We need to split your data into training and test sets to evaluate the model properly.

In [18]:
# Split the data into training and test sets (80% training, 20% test)
train_data, test_data = hourly_pickups.randomSplit([0.8, 0.2], seed=1234)


### Step 4: Define and Train the Regression Model

Use Spark MLlib to define and train a linear regression model.

In [19]:
from pyspark.ml.feature import VectorAssembler
from pyspark.ml.regression import LinearRegression
from pyspark.ml import Pipeline

# Assemble features
assembler = VectorAssembler(inputCols=["year", "month", "day", "hour", "day_of_week"], outputCol="features")

# Initialize the linear regression model
lr = LinearRegression(featuresCol="features", labelCol="num_pickups")

# Pipeline: Assemble vectors and then apply linear regression
pipeline = Pipeline(stages=[assembler, lr])

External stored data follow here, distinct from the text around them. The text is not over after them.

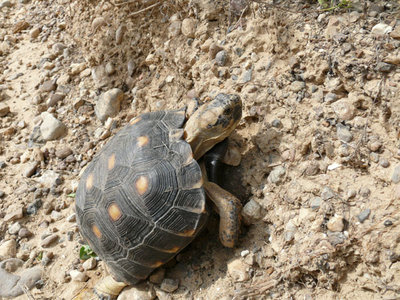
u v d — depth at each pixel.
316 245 0.30
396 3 0.36
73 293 0.37
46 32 0.64
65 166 0.47
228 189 0.36
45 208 0.44
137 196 0.31
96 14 0.55
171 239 0.31
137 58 0.50
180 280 0.34
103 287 0.36
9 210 0.44
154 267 0.33
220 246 0.35
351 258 0.29
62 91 0.54
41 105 0.54
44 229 0.43
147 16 0.49
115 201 0.32
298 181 0.33
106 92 0.50
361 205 0.30
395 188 0.29
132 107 0.49
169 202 0.31
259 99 0.38
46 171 0.47
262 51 0.40
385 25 0.34
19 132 0.52
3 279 0.39
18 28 0.66
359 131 0.33
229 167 0.37
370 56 0.33
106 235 0.33
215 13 0.44
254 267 0.33
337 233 0.30
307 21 0.38
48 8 0.68
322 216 0.31
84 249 0.39
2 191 0.46
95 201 0.34
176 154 0.32
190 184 0.31
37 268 0.40
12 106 0.55
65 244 0.41
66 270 0.39
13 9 0.72
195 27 0.45
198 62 0.44
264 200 0.34
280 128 0.36
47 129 0.50
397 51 0.32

# Fit the model on the training data
model = pipeline.fit(train_data)

# Make predictions on the test data
predictions = model.transform(test_data)
predictions.select("prediction", "num_pickups").show()

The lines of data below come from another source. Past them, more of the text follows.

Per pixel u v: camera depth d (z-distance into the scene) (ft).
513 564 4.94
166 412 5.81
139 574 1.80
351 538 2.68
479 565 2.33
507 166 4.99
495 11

24/05/24 15:49:10 WARN Instrumentation: [50afee1d] regParam is zero, which might cause numerical instability and overfitting.
24/05/24 15:49:11 WARN InstanceBuilder: Failed to load implementation from:dev.ludovic.netlib.blas.JNIBLAS
24/05/24 15:49:11 WARN InstanceBuilder: Failed to load implementation from:dev.ludovic.netlib.blas.VectorBLAS
24/05/24 15:49:11 WARN InstanceBuilder: Failed to load implementation from:dev.ludovic.netlib.lapack.JNILAPACK
24/05/24 15:49:11 WARN Instrumentation: [50afee1d] Cholesky solver failed due to singular covariance matrix. Retrying with Quasi-Newton solver.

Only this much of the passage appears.